Santorum was asked if he agrees that his presidential opponent Rick Perry is soft on illegal immigration. “I was asked that question last night and the answer I gave is very clear: Yes he is,” he responds.
“He has not done a good job in the three areas that I think are important.
“Number one, he talks about the border and yet his record on the border is not good. He has opposed the fence, which is proven to be the most successful way of making sure that people don’t come here illegally. He’s saying we don’t need to do that, we just need to deploy more people. That hasn’t worked. So he’s been soft on the border.
“He’s promoted programs which are unfortunately a magnet for some people to come to this country — giving tuition breaks to people illegally in Texas to go to their state schools. If you’re illegal and living in Texas, you’re going to get a $100,000 discount. To me that is someone who doesn’t understand that we should not be creating any kind of incentive for people to act illegally in coming into this country.
“And finally what he’s talking about with respect to enforcing the laws in this country, as far as finding people who have broken the law and deporting them. The Arizona law [regarding illegal immigrants], he said, was not for Texas. From my perspective, if the federal government isn’t going to do the job — and they certainly would if I was president — if I was a governor we’d have a responsibility to our citizens to protect them, and one area is to make sure that people who are in this country illegally should no longer stay in this country.”
Florida Gov. Rick Scott maintains that a candidate must win Florida to win the election, but Santorum says that is a “general election issue” and right now he is concentrating on Iowa, New Hampshire and South Carolina. “We’ll be in Florida too but that’s a little further down the line,” he adds.
Santorum takes issue with those who say the Republican presidential candidates should spend more energy attacking President Obama than one another.
“This is a primary process where you have to weed out who you think is the best person,” he declares.
“Trust me: Barack Obama is going to be a lot tougher on the Republican nominee than anyone on that stage last night. We have to find out who can take it, whether they can stand up to the criticism, whether they have the record that is a winning record.
“You better go through a tough process in a Republican primary or you’re not going to be ready for a tougher general election.”

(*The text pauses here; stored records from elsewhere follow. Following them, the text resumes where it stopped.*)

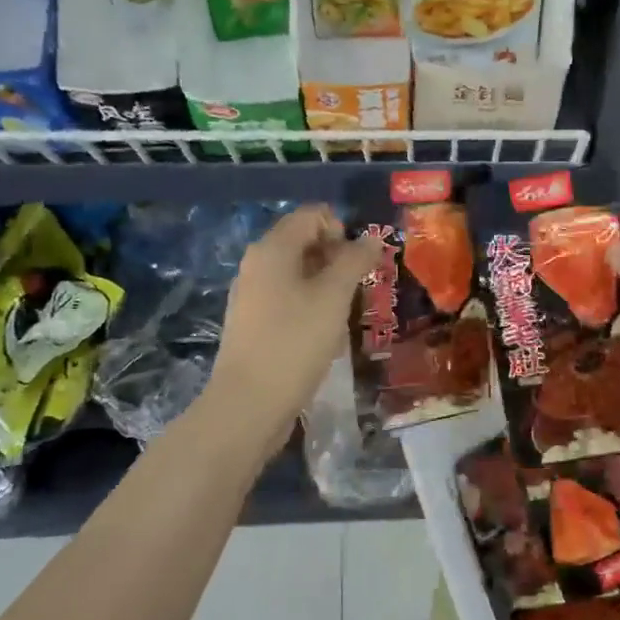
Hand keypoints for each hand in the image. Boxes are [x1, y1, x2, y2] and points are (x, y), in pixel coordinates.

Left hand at [207, 206, 381, 434]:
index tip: (360, 262)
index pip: (312, 215)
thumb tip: (370, 239)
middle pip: (304, 241)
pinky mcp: (253, 323)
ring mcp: (251, 295)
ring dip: (327, 284)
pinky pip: (288, 298)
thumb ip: (355, 261)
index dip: (342, 229)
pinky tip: (324, 335)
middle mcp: (257, 264)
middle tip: (358, 288)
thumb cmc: (295, 342)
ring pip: (298, 273)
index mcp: (272, 249)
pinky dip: (311, 305)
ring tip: (344, 314)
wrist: (249, 405)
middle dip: (337, 257)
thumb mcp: (334, 297)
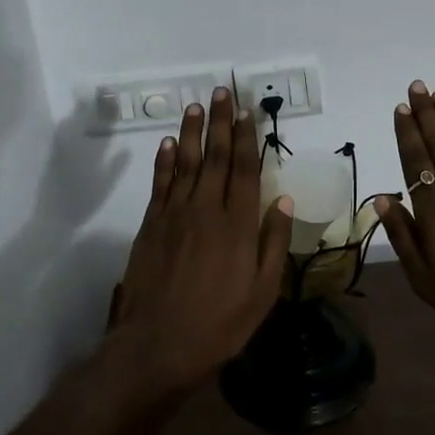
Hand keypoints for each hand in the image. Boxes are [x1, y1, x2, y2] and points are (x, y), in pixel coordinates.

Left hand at [108, 89, 294, 392]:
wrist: (159, 342)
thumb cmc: (220, 322)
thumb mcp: (263, 291)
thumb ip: (273, 242)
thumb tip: (283, 200)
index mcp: (239, 224)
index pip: (245, 169)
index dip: (248, 138)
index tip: (248, 112)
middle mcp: (207, 209)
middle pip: (216, 157)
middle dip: (221, 123)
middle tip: (222, 92)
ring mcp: (175, 214)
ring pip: (185, 162)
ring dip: (191, 132)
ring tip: (196, 106)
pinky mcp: (151, 224)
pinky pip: (160, 183)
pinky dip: (163, 161)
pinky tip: (166, 143)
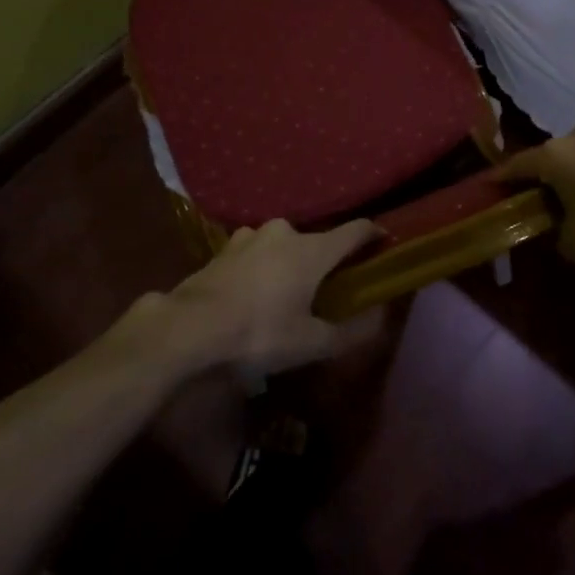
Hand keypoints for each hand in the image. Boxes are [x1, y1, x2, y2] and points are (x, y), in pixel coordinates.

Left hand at [148, 218, 381, 374]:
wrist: (189, 327)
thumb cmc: (258, 332)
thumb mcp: (310, 343)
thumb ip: (350, 332)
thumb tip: (382, 319)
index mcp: (313, 249)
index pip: (355, 230)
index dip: (374, 234)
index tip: (385, 241)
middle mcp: (286, 232)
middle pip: (318, 239)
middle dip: (326, 259)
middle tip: (329, 285)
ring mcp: (252, 235)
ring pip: (284, 244)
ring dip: (291, 261)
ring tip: (288, 289)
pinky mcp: (225, 247)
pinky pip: (256, 251)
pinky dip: (263, 265)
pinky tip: (255, 289)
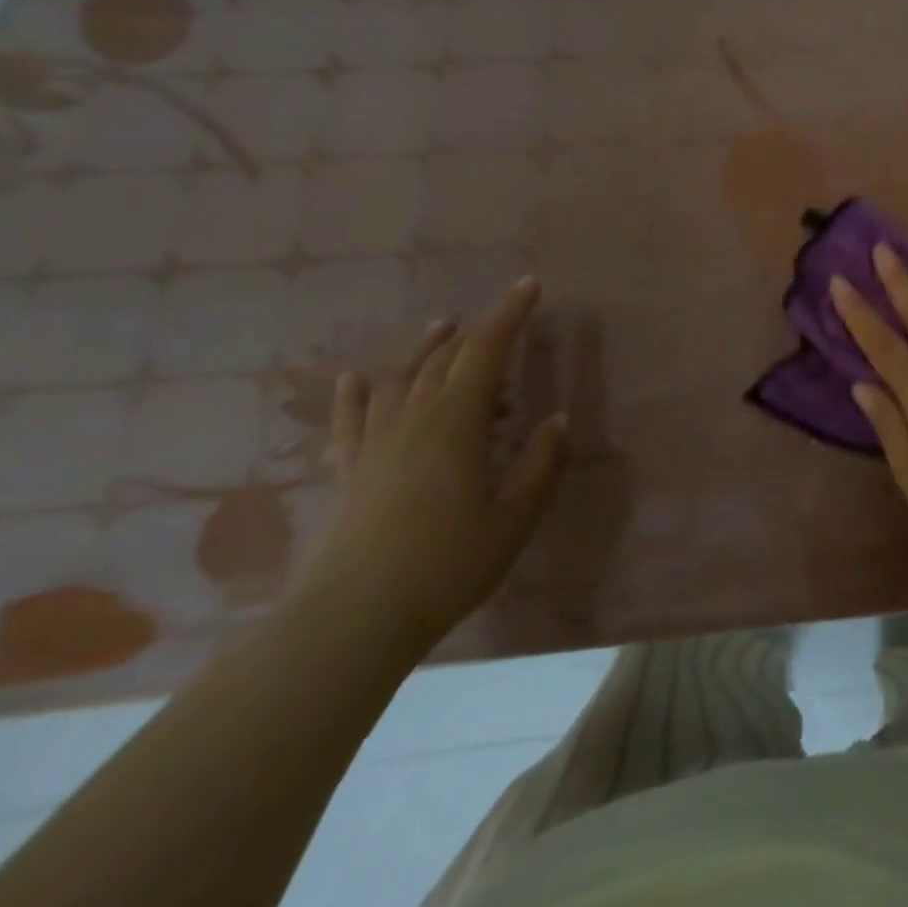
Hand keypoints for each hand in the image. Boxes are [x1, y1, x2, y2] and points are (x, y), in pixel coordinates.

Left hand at [303, 278, 566, 652]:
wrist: (352, 622)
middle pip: (444, 360)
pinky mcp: (350, 473)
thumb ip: (539, 463)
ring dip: (426, 349)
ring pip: (400, 380)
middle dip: (476, 330)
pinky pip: (351, 420)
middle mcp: (413, 421)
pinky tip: (357, 377)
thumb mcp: (515, 516)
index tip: (530, 285)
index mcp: (456, 424)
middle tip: (502, 315)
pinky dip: (356, 393)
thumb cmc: (448, 565)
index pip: (486, 352)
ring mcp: (375, 446)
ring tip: (443, 328)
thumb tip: (557, 419)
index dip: (509, 315)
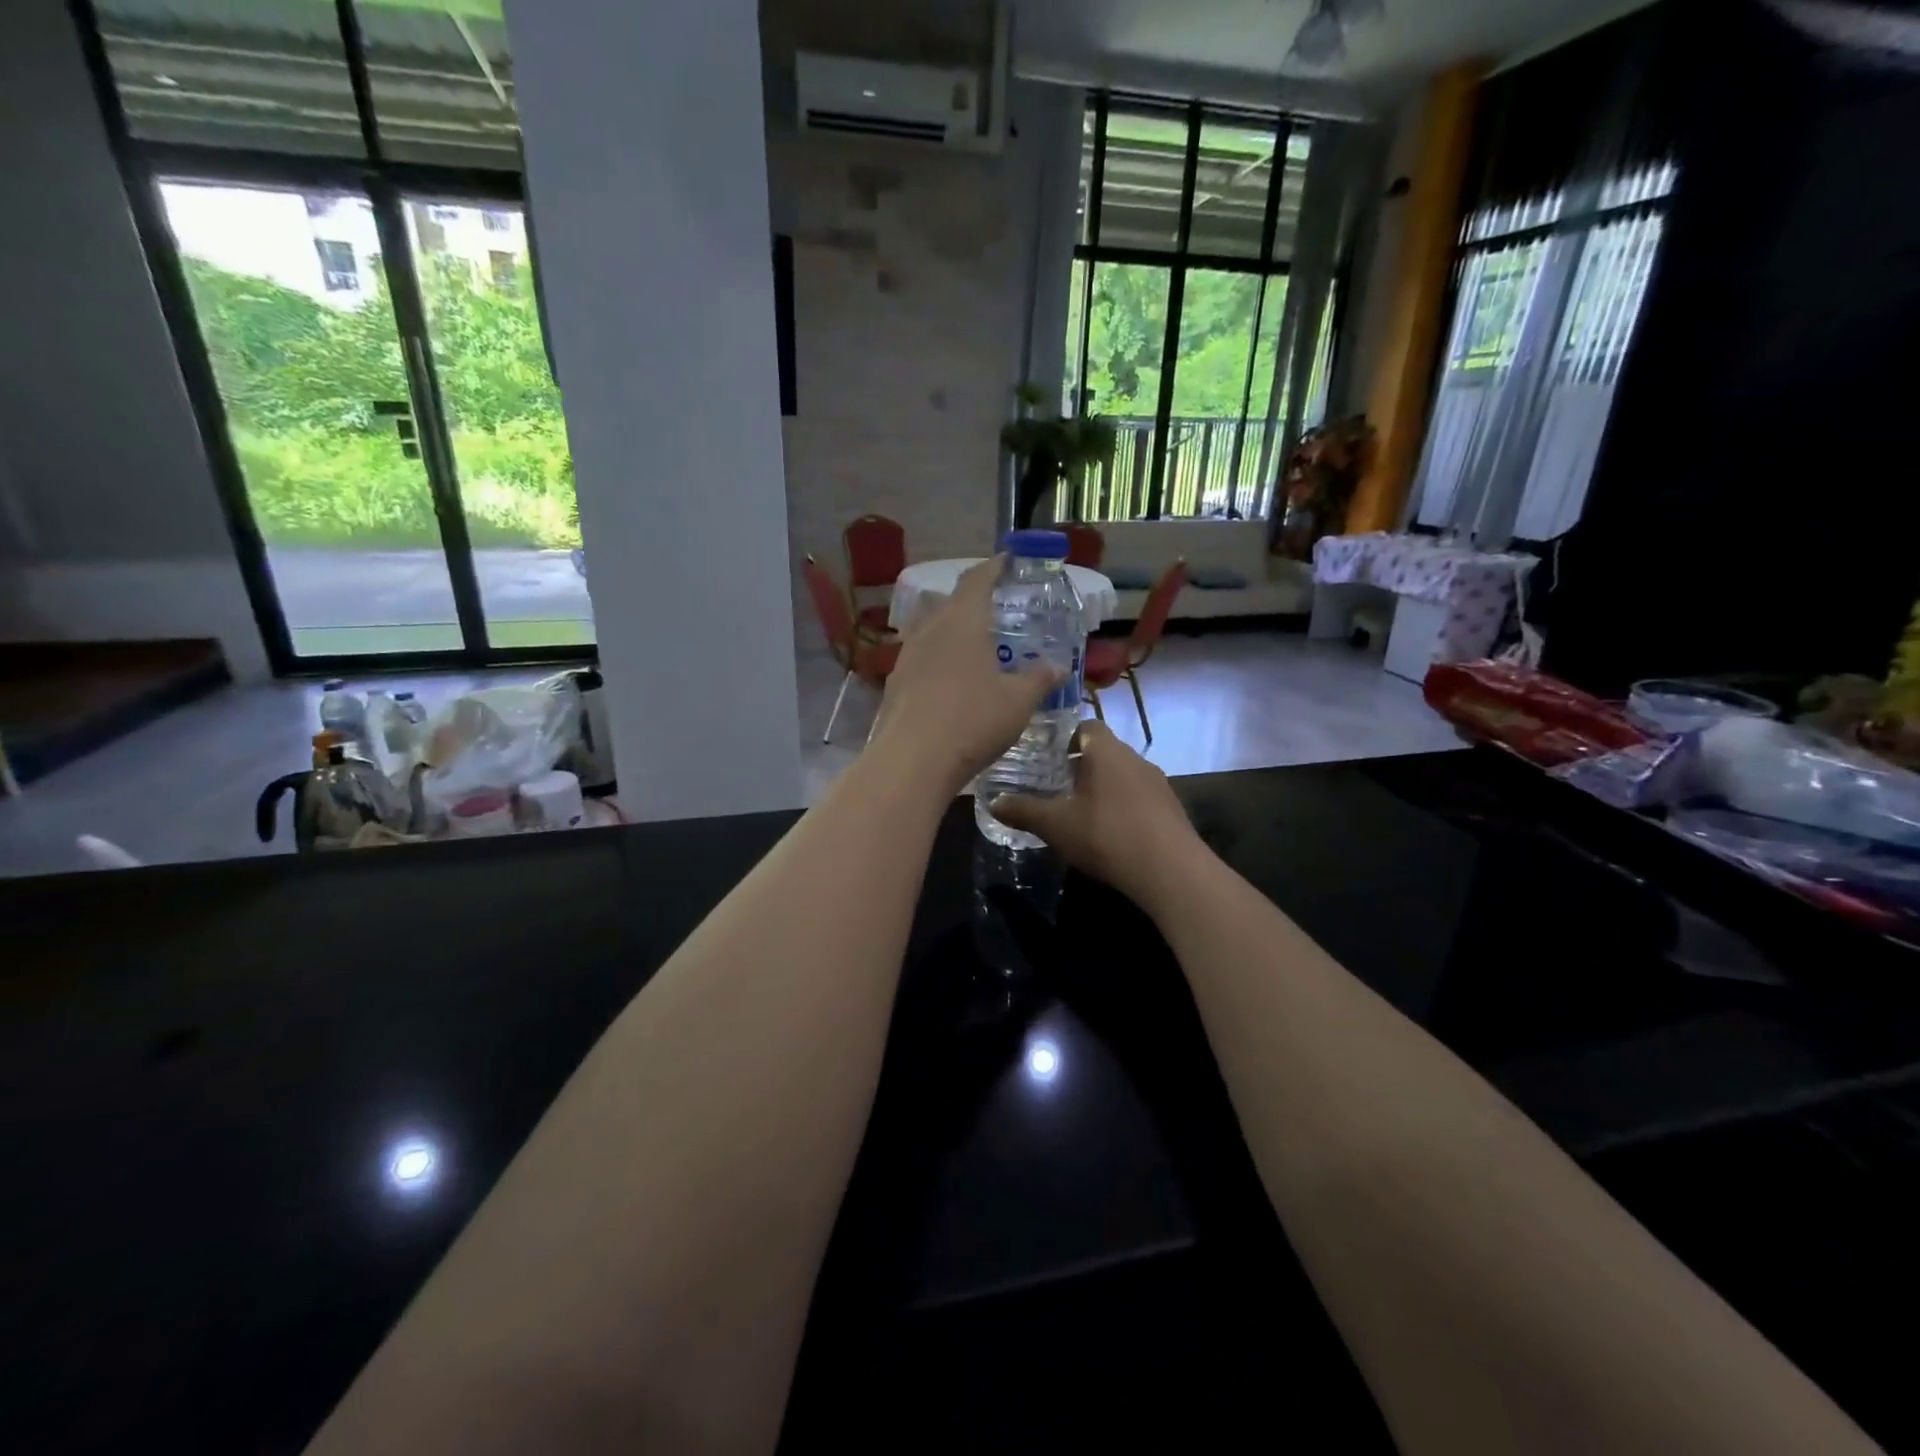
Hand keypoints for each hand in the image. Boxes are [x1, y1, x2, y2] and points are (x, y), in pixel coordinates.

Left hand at [871, 556, 1061, 797]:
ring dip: (953, 631)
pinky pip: (921, 658)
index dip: (994, 567)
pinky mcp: (894, 683)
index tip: (1007, 561)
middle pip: (950, 602)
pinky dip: (938, 659)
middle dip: (973, 601)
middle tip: (997, 610)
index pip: (977, 579)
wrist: (912, 760)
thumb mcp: (1018, 702)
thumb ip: (1039, 679)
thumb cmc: (972, 721)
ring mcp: (907, 656)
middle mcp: (930, 629)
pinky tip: (951, 681)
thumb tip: (1059, 666)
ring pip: (932, 630)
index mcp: (962, 621)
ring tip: (975, 646)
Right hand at [991, 720, 1205, 911]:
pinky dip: (1122, 807)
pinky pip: (1139, 798)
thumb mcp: (1055, 825)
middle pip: (1104, 751)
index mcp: (1107, 750)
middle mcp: (1135, 758)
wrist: (1171, 872)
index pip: (1086, 726)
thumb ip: (1023, 810)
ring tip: (1079, 813)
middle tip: (1054, 787)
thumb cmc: (1107, 835)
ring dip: (1103, 789)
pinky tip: (1109, 834)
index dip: (1064, 737)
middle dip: (1080, 766)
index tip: (1045, 757)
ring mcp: (1158, 783)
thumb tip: (993, 802)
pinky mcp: (1171, 809)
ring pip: (1122, 776)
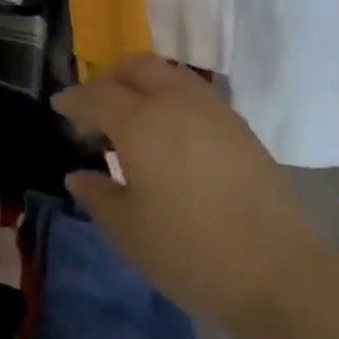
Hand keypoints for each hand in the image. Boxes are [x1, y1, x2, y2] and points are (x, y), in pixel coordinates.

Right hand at [53, 54, 323, 331]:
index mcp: (140, 120)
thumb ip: (97, 195)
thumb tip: (78, 174)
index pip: (97, 95)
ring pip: (168, 75)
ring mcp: (212, 109)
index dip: (74, 99)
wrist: (279, 272)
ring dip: (143, 85)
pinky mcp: (239, 126)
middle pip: (136, 67)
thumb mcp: (129, 231)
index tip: (59, 106)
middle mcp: (174, 100)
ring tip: (134, 120)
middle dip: (110, 79)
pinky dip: (170, 101)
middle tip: (96, 107)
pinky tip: (170, 137)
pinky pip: (193, 95)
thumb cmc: (191, 251)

Regarding the possibility of the Islamic Brotherhood taking control in Egypt following the overthrow of the Mubarak regime, Santorum says: “It’s not a potential danger, it seems to be an increasing reality that the Muslim Brotherhood is the most influential group of folks outside of the military in Egypt.
“And the question is how much control they will have over the government of that country and how the military will live with that.
“This Arab spring could very well turn into a winter of problems for us here in America.”
Asked what chance President Obama’s plan to increase taxes on the wealthiest Americans has of passing Congress, Santorum responds: “None. The problem isn’t not enough tax revenue, the problem is we spend too much.”